The crystal he held so close to his heart pulsed, sensing his thoughts. Velen turned to his companions and looked upon them sorrowfully.

“The orcs will not be dissuaded from this path,” he said. “And therefore, if we are to survive … we, too, must walk the path to war.”

Far in the distance, broken, dying, resting as peacefully as possible deep below the waters of the sacred pool, the being known as K’ure uttered a deep, agonized cry.

Velen started, recognizing the voice, and bowed his head. The Frostwolf orcs gasped at the sound and turned to regard the perfect triangle of Oshu’gun.

“The ancestors are angry with us!” a young shaman cried. “Angry for letting Velen go!”

Durotan shook his head. He ought to rebuke the youngster, and on the morrow, if such words were uttered again, he would. But now, his heart was full of sorrow. It was not a cry of anger that came from the sacred mountain. It was the wrenching sound of ultimate grief, and he shuddered inside as he wondered why the ancestors mourned so very, very deeply.

11

Ner’zhul … Gul’dan. Two of the darkest names ever to sully the history of my people. And yet, Drek’Thar tells me that once Ner’zhul was admired, even beloved, and truly cared for the people whose spiritual leader he was. It is hard to reconcile those words with what Ner’zhul has become, but I try. I try because I want to understand. And yet, try as I might … I do not.

“What?”

Ner’zhul’s shriek of outrage made his apprentice Gul’dan wince, Durotan did not bat an eye.

“I released the Prophet Velen,” the chieftain of the Frostwolf clan said calmly.

“Your orders were to take him and the others prisoner!” Ner’zhul’s voice climbed with each word. It had been so plain, so easy. What had Durotan been thinking? To toss away this opportunity like bones when the meat had been devoured! How much information could they have extracted from Velen?
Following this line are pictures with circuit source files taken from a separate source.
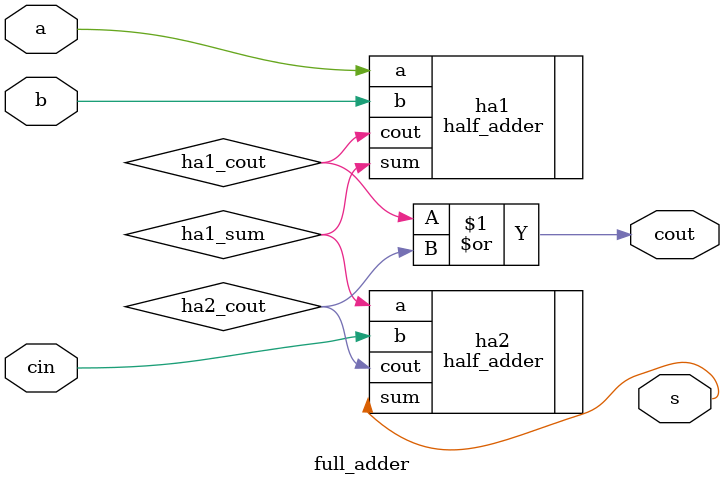
<source format=v>
`timescale 1ns / 1ps

module full_adder
(
    input wire a,
    input wire b,
    input wire cin,
    output wire s,
    output wire cout
);

wire ha1_sum;
wire ha1_cout;
wire ha2_cout;

half_adder ha1
(
    .a(a),
    .b(b),
    .sum(ha1_sum),
    .cout(ha1_cout)
);

half_adder ha2
(
    .a(ha1_sum),
    .b(cin),
    .sum(s),
    .cout(ha2_cout)
);

assign cout = ha1_cout | ha2_cout;

endmodule

</source>
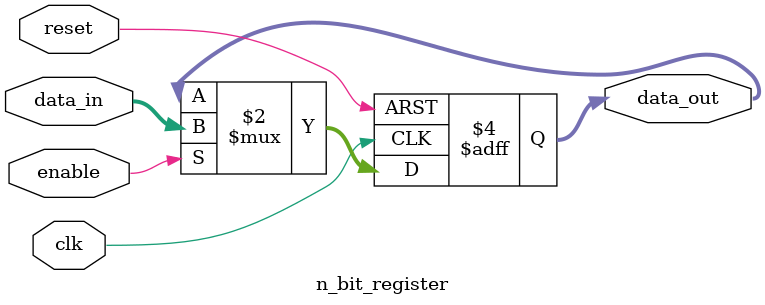
<source format=sv>
module n_bit_register #(
    parameter N = 8 // Width of the register, default is 8-bit
)(
    input wire clk,              // Clock signal
    input wire reset,            // Asynchronous reset signal
    input wire enable,           // Enable signal for loading data
    input wire [N-1:0] data_in,  // Data input
    output reg [N-1:0] data_out  // Data output
);

always @(posedge clk or posedge reset) begin
    if (reset) begin
        data_out <= 0;          // Reset the output to 0
    end else if (enable) begin
        data_out <= data_in;     // Load the input data when enabled
    end
    // If enable is low, keep the current value of data_out
end

endmodule

</source>
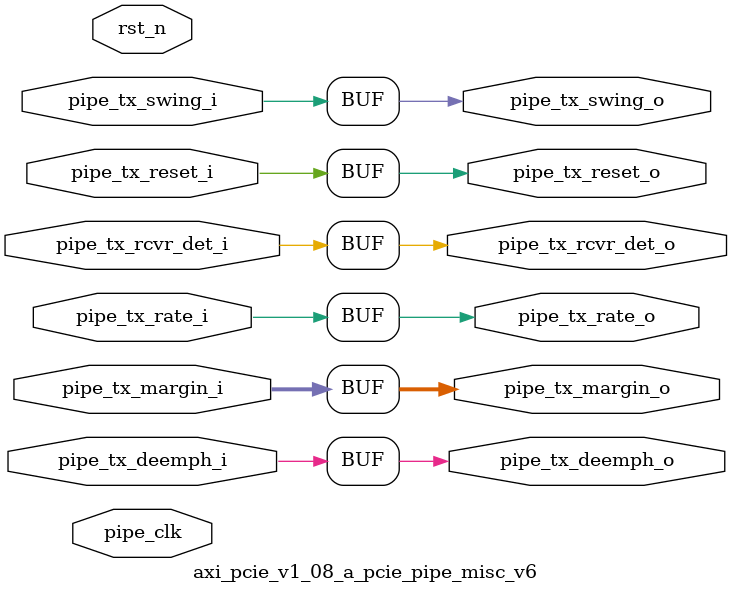
<source format=v>

`timescale 1ns/1ns

module axi_pcie_v1_08_a_pcie_pipe_misc_v6 #
(
    parameter        PIPE_PIPELINE_STAGES = 0    // 0 - 0 stages, 1 - 1 stage, 2 - 2 stages
)
(

    input   wire        pipe_tx_rcvr_det_i       ,
    input   wire        pipe_tx_reset_i          ,
    input   wire        pipe_tx_rate_i           ,
    input   wire        pipe_tx_deemph_i         ,
    input   wire [2:0]  pipe_tx_margin_i         ,
    input   wire        pipe_tx_swing_i          ,

    output  wire        pipe_tx_rcvr_det_o       ,
    output  wire        pipe_tx_reset_o          ,
    output  wire        pipe_tx_rate_o           ,
    output  wire        pipe_tx_deemph_o         ,
    output  wire [2:0]  pipe_tx_margin_o         ,
    output  wire        pipe_tx_swing_o          ,
 
    input   wire        pipe_clk                , 
    input   wire        rst_n 
);

//******************************************************************//
// Reality check.                                                   //
//******************************************************************//

    localparam TCQ  = 1;      // clock to out delay model

    reg                pipe_tx_rcvr_det_q       ;
    reg                pipe_tx_reset_q          ;
    reg                pipe_tx_rate_q           ;
    reg                pipe_tx_deemph_q         ;
    reg [2:0]          pipe_tx_margin_q         ;
    reg                pipe_tx_swing_q          ;

    reg                pipe_tx_rcvr_det_qq      ;
    reg                pipe_tx_reset_qq         ;
    reg                pipe_tx_rate_qq          ;
    reg                pipe_tx_deemph_qq        ;
    reg [2:0]          pipe_tx_margin_qq        ;
    reg                pipe_tx_swing_qq         ;

    generate

      if (PIPE_PIPELINE_STAGES == 0) begin


        assign pipe_tx_rcvr_det_o = pipe_tx_rcvr_det_i;
        assign pipe_tx_reset_o  = pipe_tx_reset_i;
        assign pipe_tx_rate_o = pipe_tx_rate_i;
        assign pipe_tx_deemph_o = pipe_tx_deemph_i;
        assign pipe_tx_margin_o = pipe_tx_margin_i;
        assign pipe_tx_swing_o = pipe_tx_swing_i;

      end else if (PIPE_PIPELINE_STAGES == 1) begin

        always @(posedge pipe_clk) begin

          if (rst_n) begin

            pipe_tx_rcvr_det_q <= #TCQ 0;
            pipe_tx_reset_q  <= #TCQ 1'b1;
            pipe_tx_rate_q <= #TCQ 0;
            pipe_tx_deemph_q <= #TCQ 1'b1;
            pipe_tx_margin_q <= #TCQ 0;
            pipe_tx_swing_q <= #TCQ 0;

          end else begin
       
            pipe_tx_rcvr_det_q <= #TCQ pipe_tx_rcvr_det_i;
            pipe_tx_reset_q  <= #TCQ pipe_tx_reset_i;
            pipe_tx_rate_q <= #TCQ pipe_tx_rate_i;
            pipe_tx_deemph_q <= #TCQ pipe_tx_deemph_i;
            pipe_tx_margin_q <= #TCQ pipe_tx_margin_i;
            pipe_tx_swing_q <= #TCQ pipe_tx_swing_i;

          end
       
        end

        assign pipe_tx_rcvr_det_o = pipe_tx_rcvr_det_q;
        assign pipe_tx_reset_o  = pipe_tx_reset_q;
        assign pipe_tx_rate_o = pipe_tx_rate_q;
        assign pipe_tx_deemph_o = pipe_tx_deemph_q;
        assign pipe_tx_margin_o = pipe_tx_margin_q;
        assign pipe_tx_swing_o = pipe_tx_swing_q;

      end else if (PIPE_PIPELINE_STAGES == 2) begin

        always @(posedge pipe_clk) begin

          if (rst_n) begin

            pipe_tx_rcvr_det_q <= #TCQ 0;
            pipe_tx_reset_q  <= #TCQ 1'b1;
            pipe_tx_rate_q <= #TCQ 0;
            pipe_tx_deemph_q <= #TCQ 1'b1;
            pipe_tx_margin_q <= #TCQ 0;
            pipe_tx_swing_q <= #TCQ 0;

            pipe_tx_rcvr_det_qq <= #TCQ 0;
            pipe_tx_reset_qq  <= #TCQ 1'b1;
            pipe_tx_rate_qq <= #TCQ 0;
            pipe_tx_deemph_qq <= #TCQ 1'b1;
            pipe_tx_margin_qq <= #TCQ 0;
            pipe_tx_swing_qq <= #TCQ 0;

          end else begin
       
            pipe_tx_rcvr_det_q <= #TCQ pipe_tx_rcvr_det_i;
            pipe_tx_reset_q  <= #TCQ pipe_tx_reset_i;
            pipe_tx_rate_q <= #TCQ pipe_tx_rate_i;
            pipe_tx_deemph_q <= #TCQ pipe_tx_deemph_i;
            pipe_tx_margin_q <= #TCQ pipe_tx_margin_i;
            pipe_tx_swing_q <= #TCQ pipe_tx_swing_i;

            pipe_tx_rcvr_det_qq <= #TCQ pipe_tx_rcvr_det_q;
            pipe_tx_reset_qq  <= #TCQ pipe_tx_reset_q;
            pipe_tx_rate_qq <= #TCQ pipe_tx_rate_q;
            pipe_tx_deemph_qq <= #TCQ pipe_tx_deemph_q;
            pipe_tx_margin_qq <= #TCQ pipe_tx_margin_q;
            pipe_tx_swing_qq <= #TCQ pipe_tx_swing_q;

          end
       
        end

        assign pipe_tx_rcvr_det_o = pipe_tx_rcvr_det_qq;
        assign pipe_tx_reset_o  = pipe_tx_reset_qq;
        assign pipe_tx_rate_o = pipe_tx_rate_qq;
        assign pipe_tx_deemph_o = pipe_tx_deemph_qq;
        assign pipe_tx_margin_o = pipe_tx_margin_qq;
        assign pipe_tx_swing_o = pipe_tx_swing_qq;

      end

    endgenerate

endmodule

</source>
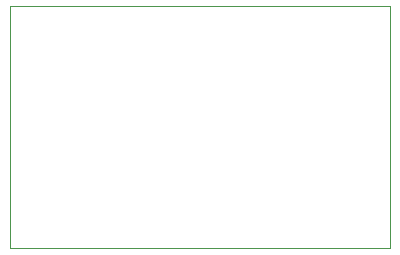
<source format=gm1>
G04 #@! TF.GenerationSoftware,KiCad,Pcbnew,(5.0.0)*
G04 #@! TF.CreationDate,2019-07-19T00:06:37-04:00*
G04 #@! TF.ProjectId,lp_ecg,6C705F6563672E6B696361645F706362,rev?*
G04 #@! TF.SameCoordinates,Original*
G04 #@! TF.FileFunction,Profile,NP*
%FSLAX46Y46*%
G04 Gerber Fmt 4.6, Leading zero omitted, Abs format (unit mm)*
G04 Created by KiCad (PCBNEW (5.0.0)) date 07/19/19 00:06:37*
%MOMM*%
%LPD*%
G01*
G04 APERTURE LIST*
%ADD10C,0.100000*%
G04 APERTURE END LIST*
D10*
X265900000Y-125500000D02*
X265900000Y-125520000D01*
X298100000Y-125500000D02*
X265900000Y-125500000D01*
X298100000Y-145980000D02*
X298100000Y-125500000D01*
X265900000Y-145980000D02*
X298100000Y-145980000D01*
X265900000Y-125510000D02*
X265900000Y-145980000D01*
M02*

</source>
What kind of bargaining power over the draenei would he have bought them?

But that thought was dwarfed by the overwhelming horror of how Kil’jaeden would react. What would he do when he learned that Velen had not been captured? The beautiful being had been seemingly well pleased at the prospect, when Ner’zhul told him of the plan. Flushed with pride at his cleverness, thinking victory already assured. Ner’zhul had even dared to offer Velen to Kil’jaeden as a sort of present. Now what would happen? The realization that he felt fear rather than chagrin at bringing disappointing news was not lost on the shaman.

“You put me in charge of the capture, and capture them I did,” Durotan replied. “But there is no honor in a prisoner taken willingly. You want us to be strong as a people, rather than as individual clans, and we cannot do that without a code of honor that is inviolable, that is—”

Durotan continued speaking in his gruff, deep voice, but Ner’zhul was no longer listening. At that instant, that frozen space in time. Ner’zhul had a sudden realization that Kil’jaeden might not be the benevolent spirit he presented himself as. Durotan, lost in his own voice speaking words to explain his decision, did not notice the shaman’s shift in attention. But Ner’zhul felt Gul’dan’s gaze upon him, and another fear welled up inside him that Gul’dan was bearing witness to his master’s first hints of doubt.